Sure, all of machine learning involves making assumptions. The bitter lesson in a practical sense is about minimizing these assumptions, particularly those that pertain to human knowledge about how to perform a specific task.
I don't agree with your interpretation of the lesson if you say it means to make no assumptions. You can try to model language with just a massive fully connected network to be maximally flexible, and you'll find that you fail. The art of applying the lesson is separating your assumptions that come from "expert knowledge" about the task from assumptions that match the most general structure of the problem.
"Time spent thinking" is a fundamental property of any system that thinks. To separate this into two modes: low and high, is not necessarily too strong of an assumption in my opinion.
I completely agree with you regarding many specialized sub-models where the distinction is arbitrary and informed by human knowledge about particular problems.
so many people at my work need it just switch. they just leave it on 4o. you can still set the model yourself if you want. but this will for sure improve the quality of output for my non technical workmates who are confused by model selection.
I'm a technical person, who has yet to invest the time in learning proper model selection too. This will be good for all users who don't bring AI to the forefront of their attention, and simply use it as a tool.
I say that as a VIM user who has been learning VIM commands for decades. I understand more than most how important it is to invest in one's tools. But I also understand that only so much time can be invested in sharpening the tools, when we have actual work to do with them. Using the LLMs as a fancy auto complete, but leaving the architecture up to my own NS (natural stupidity) has shown the default models to be more than adequate for my needs.
> The ultimate reason for this is Moore's law, or rather its generalization of continued exponentially falling cost per unit of computation
Is it though? To me it seems like performance gains are slowing down and additional computation in AI comes mostly from insane amounts of money thrown at it.

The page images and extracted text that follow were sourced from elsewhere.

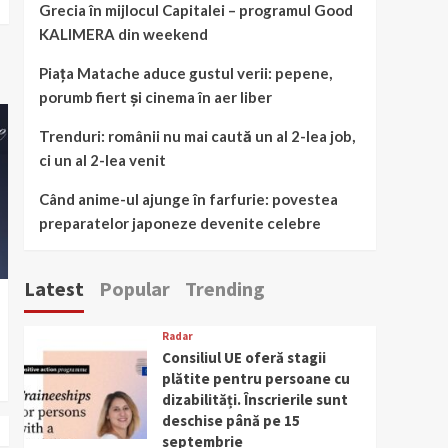
Grecia în mijlocul Capitalei – programul Good
KALIMERA din weekend
Piața Matache aduce gustul verii: pepene,
porumb fiert și cinema în aer liber
Trenduri: românii nu mai caută un al 2-lea job,
ci un al 2-lea venit
Când anime-ul ajunge în farfurie: povestea
preparatelor japoneze devenite celebre
Latest
Popular
Trending
Radar
Consiliul UE oferă stagii
plătite pentru persoane cu
dizabilități. Înscrierile sunt
deschise până pe 15
septembrie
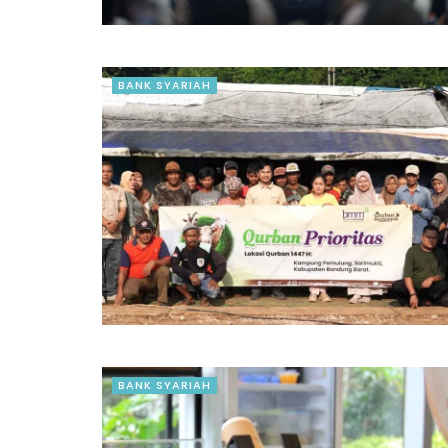
BANK SYARIAH
BANK SYARIAH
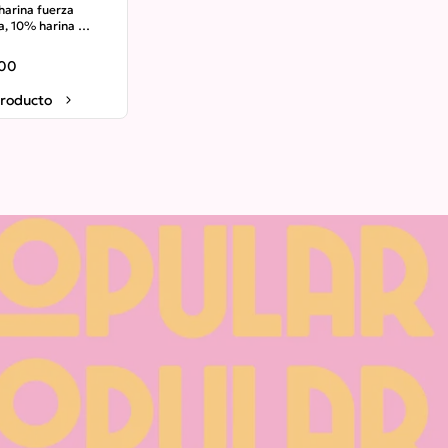
arina fuerza 
a, 10% harina 
ral orgánica, masa 
 y sal.
800
producto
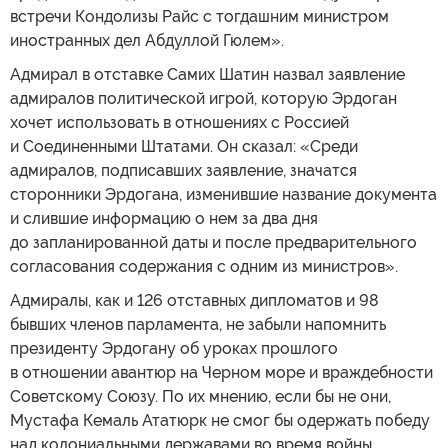
встречи Кондолизы Райс с тогдашним министром
иностранных дел Абдуллой Гюлем».
Адмирал в отставке Самих Шатин назвал заявление
адмиралов политической игрой, которую Эрдоган
хочет использовать в отношениях с Россией
и Соединенными Штатами. Он сказал: «Среди
адмиралов, подписавших заявление, значатся
сторонники Эрдогана, изменившие название документа
и слившие информацию о нем за два дня
до запланированной даты и после предварительного
согласования содержания с одним из министров».
Адмиралы, как и 126 отставных дипломатов и 98
бывших членов парламента, не забыли напомнить
президенту Эрдогану об уроках прошлого
в отношении авантюр на Черном море и враждебности
Советскому Союзу. По их мнению, если бы не они,
Мустафа Кемаль Ататюрк не смог бы одержать победу
над колониальными державами во время войны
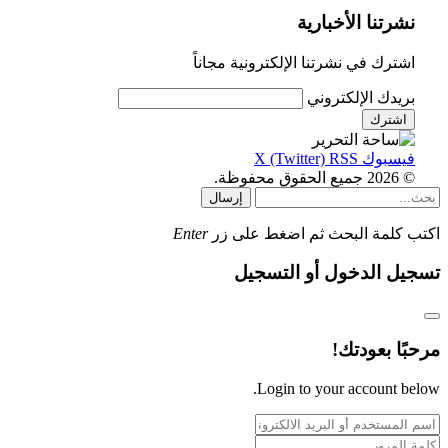
نشرتنا الأخبارية
اشترك في نشرتنا الإلكترونية مجاناً
بريدك الإلكتروني
فيسبوك
RSS
X (Twitter)
© 2026 جميع الحقوق محفوظة.
إرسال
اكتب كلمة البحث ثم اضغط على زر
Enter
تسجيل الدخول أو التسجيل
مرحبًا بعودتك!
Login to your account below.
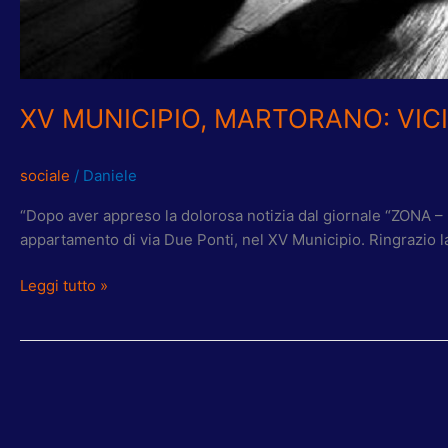
XV MUNICIPIO, MARTORANO: VIC
sociale
/
Daniele
“Dopo aver appreso la dolorosa notizia dal giornale “ZONA – R
appartamento di via Due Ponti, nel XV Municipio. Ringrazio la P
Leggi tutto »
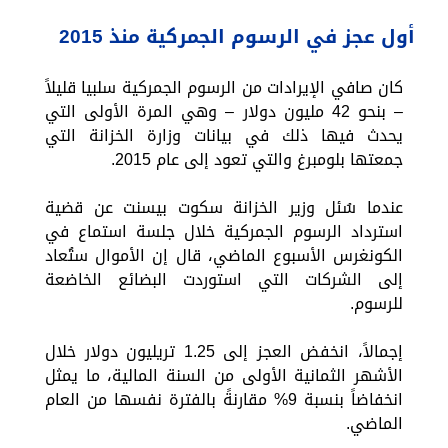
أول عجز في الرسوم الجمركية منذ 2015
كان صافي الإيرادات من الرسوم الجمركية سلبيا قليلاً
– بنحو 42 مليون دولار – وهي المرة الأولى التي
يحدث فيها ذلك في بيانات وزارة الخزانة التي
جمعتها بلومبرغ والتي تعود إلى عام 2015.
عندما سُئل وزير الخزانة سكوت بيسنت عن قضية
استرداد الرسوم الجمركية خلال جلسة استماع في
الكونغرس الأسبوع الماضي، قال إن الأموال ستُعاد
إلى الشركات التي استوردت البضائع الخاضعة
للرسوم.
إجمالاً، انخفض العجز إلى 1.25 تريليون دولار خلال
الأشهر الثمانية الأولى من السنة المالية، ما يمثل
انخفاضاً بنسبة 9% مقارنةً بالفترة نفسها من العام
الماضي.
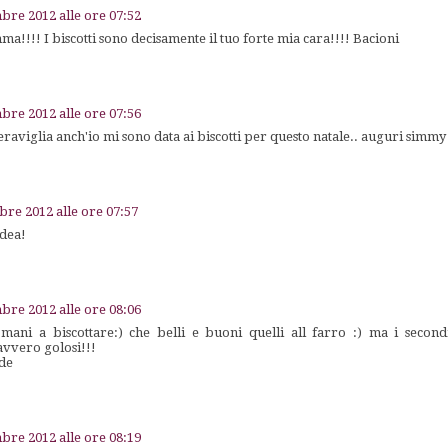
bre 2012 alle ore 07:52
!!!! I biscotti sono decisamente il tuo forte mia cara!!!! Bacioni
bre 2012 alle ore 07:56
viglia anch'io mi sono data ai biscotti per questo natale.. auguri simmy
bre 2012 alle ore 07:57
idea!
bre 2012 alle ore 08:06
ani a biscottare:) che belli e buoni quelli all farro :) ma i secondi
vvero golosi!!!
de
bre 2012 alle ore 08:19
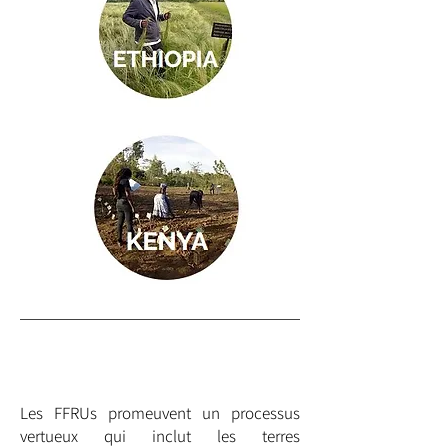
ACTIVITÉS
RÉALISÉES
Les FFRUs promeuvent un processus
vertueux qui inclut les terres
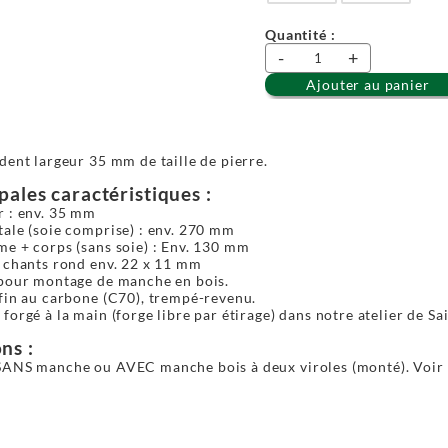
Quantité :
-
+
Ajouter au panier
dent largeur 35 mm de taille de pierre.
ipales caractéristiques :
r : env. 35 mm
ale (soie comprise) : env. 270 mm
e + corps (sans soie) : Env. 130 mm
à chants rond env. 22 x 11 mm
 pour montage de manche en bois.
fin au carbone (C70), trempé-revenu.
forgé à la main (forge libre par étirage) dans notre atelier de Sa
ns :
SANS manche ou AVEC manche bois à deux viroles (monté). Voir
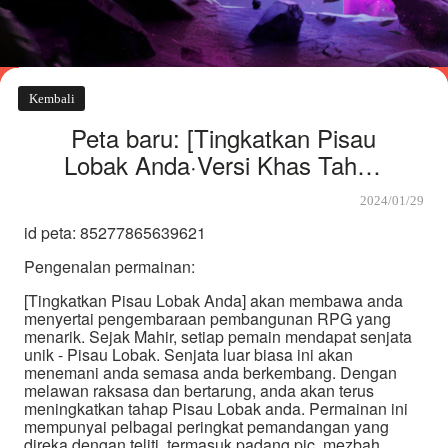
Kembali
Peta baru: [Tingkatkan Pisau
Lobak Anda·Versi Khas Tahun
Baru]
2024/01/29
id peta: 85277865639621
Pengenalan permainan:
[Tingkatkan Pisau Lobak Anda] akan membawa anda
menyertai pengembaraan pembangunan RPG yang
menarik. Sejak Mahir, setiap pemain mendapat senjata
unik - Pisau Lobak. Senjata luar biasa ini akan
menemani anda semasa anda berkembang. Dengan
melawan raksasa dan bertarung, anda akan terus
meningkatkan tahap Pisau Lobak anda. Permainan ini
mempunyai pelbagai peringkat pemandangan yang
direka dengan teliti, termasuk padang pic, mezbah,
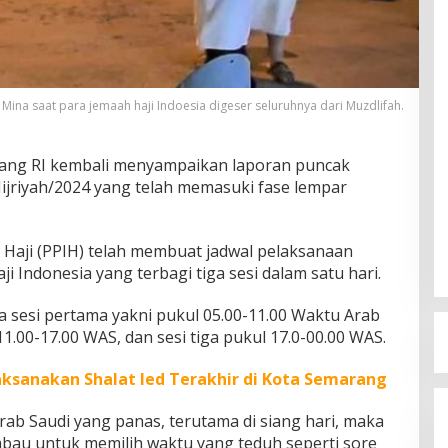
 di Mina saat para jemaah haji Indoesia digeser seluruhnya dari Muzdlifah.
ang RI kembali menyampaikan laporan puncak
Hijriyah/2024 yang telah memasuki fase lempar
Haji (PPIH) telah membuat jadwal pelaksanaan
 Indonesia yang terbagi tiga sesi dalam satu hari.
a sesi pertama yakni pukul 05.00-11.00 Waktu Arab
11.00-17.00 WAS, dan sesi tiga pukul 17.0-00.00 WAS.
aksanakan Shalat Ied Terakhir di Kota Semarang
ab Saudi yang panas, terutama di siang hari, maka
mbau untuk memilih waktu yang teduh seperti sore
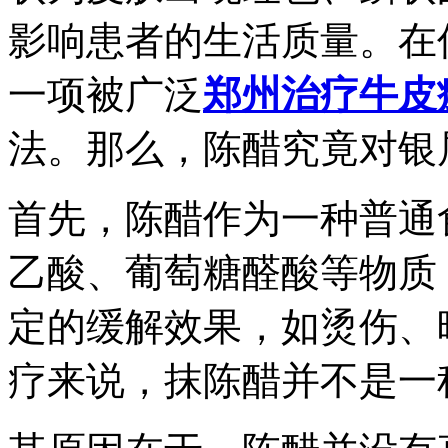
影响患者的生活质量。在
一项被广泛
郑州治疗牛皮
法。那么，陈醋究竟对银
首先，陈醋作为一种普通
乙酸、葡萄糖醛酸等物质
定的缓解效果，如烫伤、
疗来说，抹陈醋并不是一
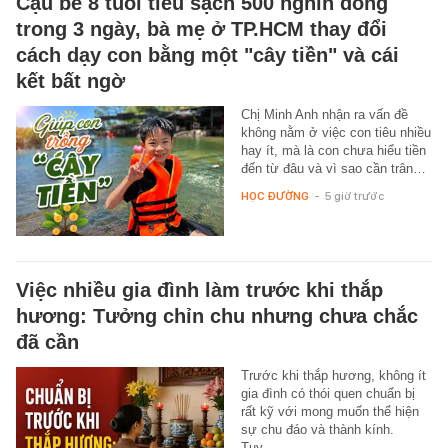
Cậu bé 8 tuổi tiêu sạch 500 nghìn đồng
trong 3 ngày, bà mẹ ở TP.HCM thay đổi
cách dạy con bằng một "cây tiền" và cái
kết bất ngờ
Chị Minh Anh nhận ra vấn đề
không nằm ở việc con tiêu nhiều
hay ít, mà là con chưa hiểu tiền
đến từ đâu và vì sao cần trân…
HỌC ĐƯỜNG
-
5 giờ trước
Việc nhiều gia đình làm trước khi thắp
hương: Tưởng chỉn chu nhưng chưa chắc
đã cần
Trước khi thắp hương, không ít
gia đình có thói quen chuẩn bị
rất kỹ với mong muốn thể hiện
sự chu đáo và thành kính.
Tuy…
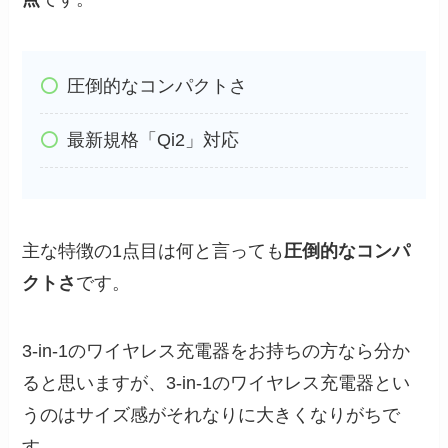
圧倒的なコンパクトさ
最新規格「Qi2」対応
主な特徴の1点目は何と言っても
圧倒的なコンパ
クトさ
です。
3-in-1のワイヤレス充電器をお持ちの方なら分か
ると思いますが、3-in-1のワイヤレス充電器とい
うのはサイズ感がそれなりに大きくなりがちで
す。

Yes, custom hand crafted model will always outperform general statistical models when given the same compute budget. Given that we've basically saturated the power grid at this point we may have to do the unthinkable and start thinking again.
We already did this for Object/Face recognition, it works but it's not the way to go. It's the way to go only if you don't have enough compute power (and data, I suspect) for a E2E network
No, it's what you do if your model architecture is capped out on its ability to profit from further training. Hand-wrapping a bunch of sub-models stands in for models that can learn that kind of substructure directly.
You could train that architecture end-to-end though. You just have to run both models and backprop through both of them in training. Sort of like mixture of experts but with two very different experts.
I do agree that the current evolution is moving further and further away from AGI, and more toward a spectrum of niche/specialisation.
It feels less and less likely AGI is even possible with the data we have available. The one unknown is if we manage to get usable quantum computers, what that will do to AI, I am curious.
> GPT‑5 is a unified system . . .
OK
> . . . with a smart and fast model that answers most questions, a deeper reasoning model for harder problems, and a real-time router that quickly decides which model to use based on conversation type, complexity, tool needs, and explicit intent (for example, if you say “think hard about this” in the prompt).
So that's not really a unified system then, it's just supposed to appear as if it is.
This looks like they're not training the single big model but instead have gone off to develop special sub models and attempt to gloss over them with yet another model. That's what you resort to only when doing the end-to-end training has become too expensive for you.